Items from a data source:

- - - -

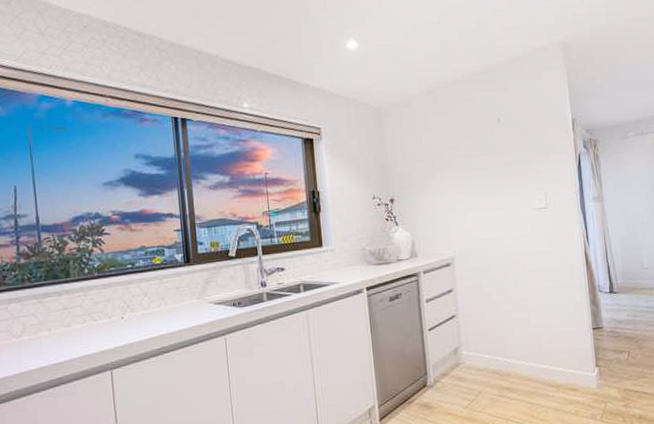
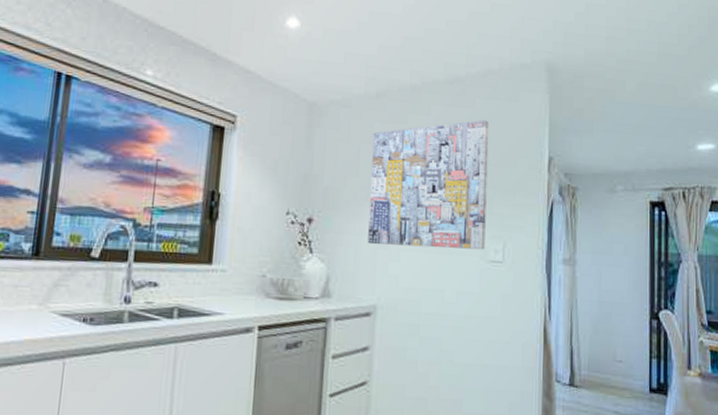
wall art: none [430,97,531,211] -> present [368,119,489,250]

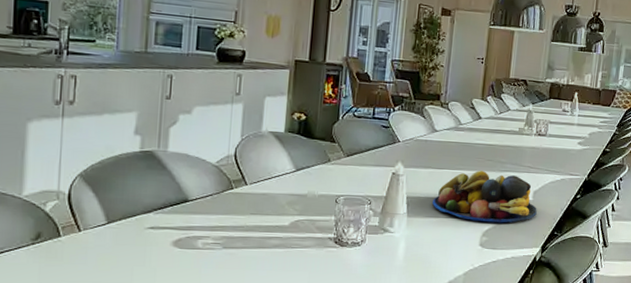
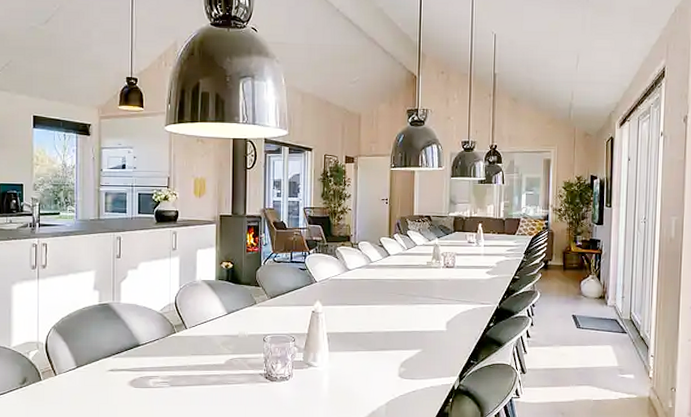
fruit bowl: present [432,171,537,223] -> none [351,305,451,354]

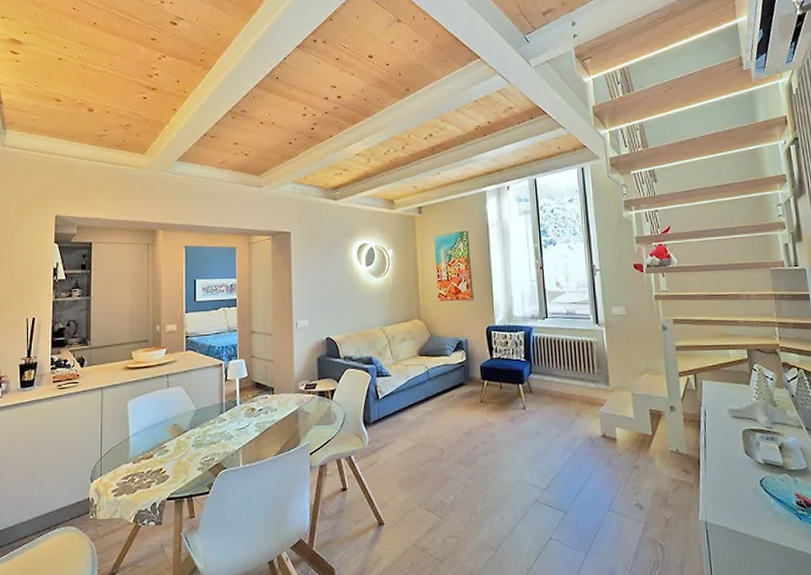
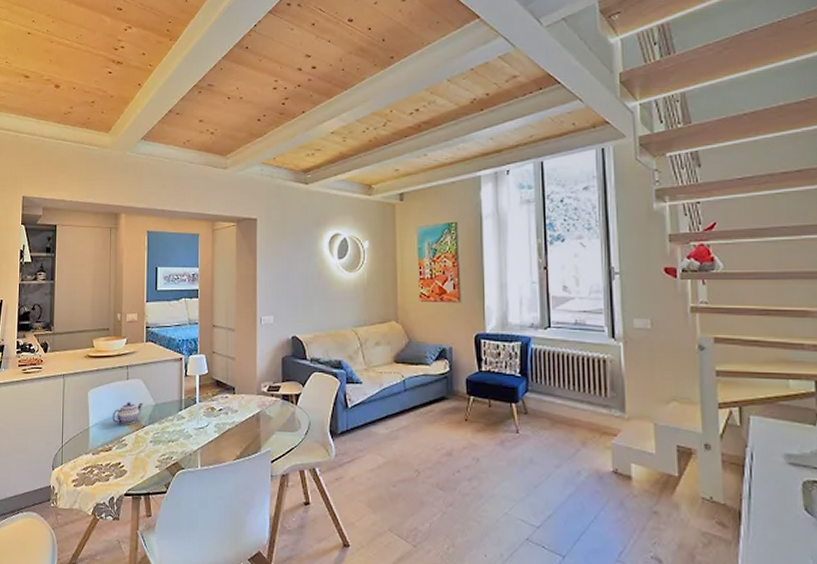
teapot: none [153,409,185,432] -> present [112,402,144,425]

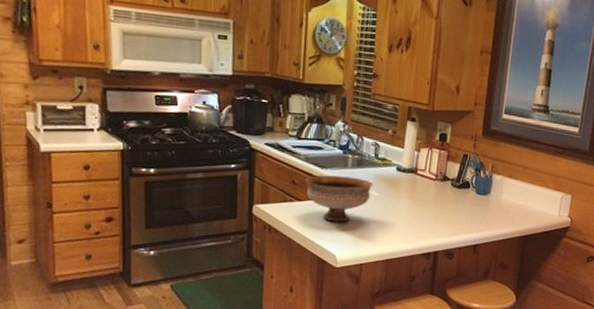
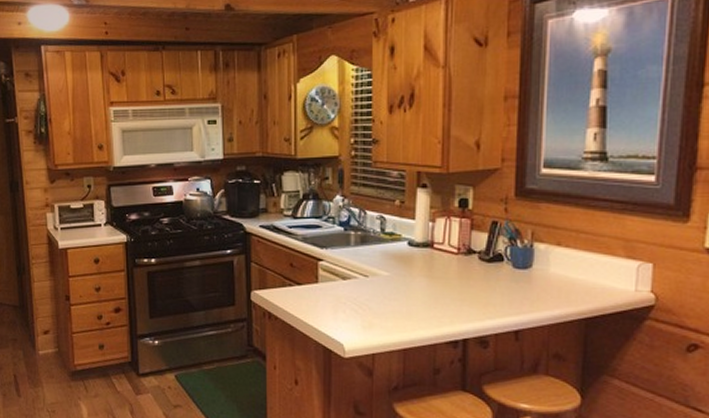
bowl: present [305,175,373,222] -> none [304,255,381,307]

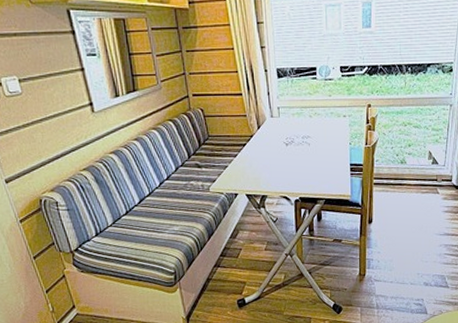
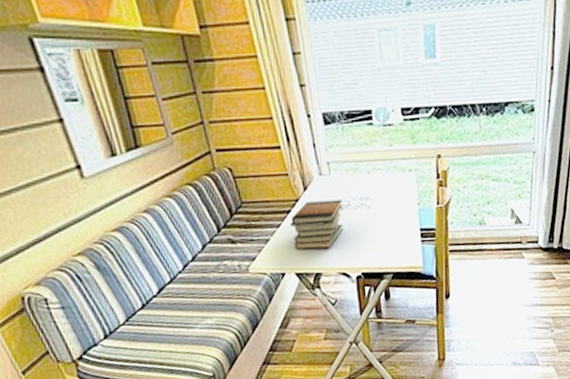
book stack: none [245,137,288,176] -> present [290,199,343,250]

- - - -

Exercise details →
Go through the lines above and copy any that contain "bowl".

Answer space →
fruit bowl: present [432,171,537,223] -> none [351,305,451,354]
bowl: present [305,175,373,222] -> none [304,255,381,307]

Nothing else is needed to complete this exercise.